There are certain disorders that are related to phosphorylases. This does include both glycogen storage disease type V as well as glycogen storage disease type VI. These are muscle glycogens and live glycogens respectively.
It’s important to make sure that you don’t confuse phosphorylases with phosphatases. This is a common mistake but these are actually responsible for the removal of phosphate groups. To better understand phosphorylates, one must consider the function. This is best described as enzymes that are used to catalyze an additional group from an inorganic phosphate towards an acceptor. This is not the same as a kinase or a phosphatase.
A kinase will transfer a phosphate group from the area of a donor towards a receptor. In contrast, a phosphate relocates the phosphate group using water.
This is a large protein. It is actually comprised of 842 amino acids in total. As well as this, it does have a mass of 97.434 kDa. It is possible for the enzyme to exist in the form of a tetramer or an inactive monomer. However, it will be biologically active when in the form of a dimer and when there are two completely identical subunits.
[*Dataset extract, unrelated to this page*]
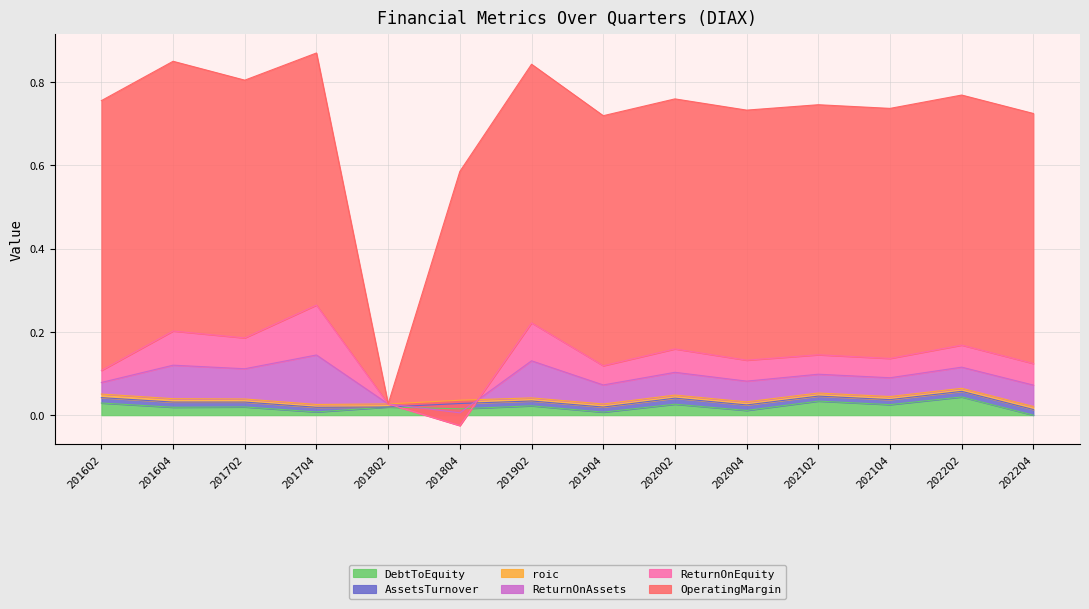

Which series has the largest range (max minus min)?

OperatingMargin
In mammals, these can be found in a variety of places, including the liver, brain, and muscle. When found in the brain, it will typically occur in adults while it can also be discovered in the adult skeletal muscle and liver as well. There is a range of different regions of the enzyme which are particularly biologically significant. This does include, binding sites, allosteric sites, as well as a completely reversible, phosphorylate serine residue to name just a few areas.
It is particularly significant to note the fact that catalytic sites are relatively buried. This makes access to the site from the surface of the structure incredibly difficult.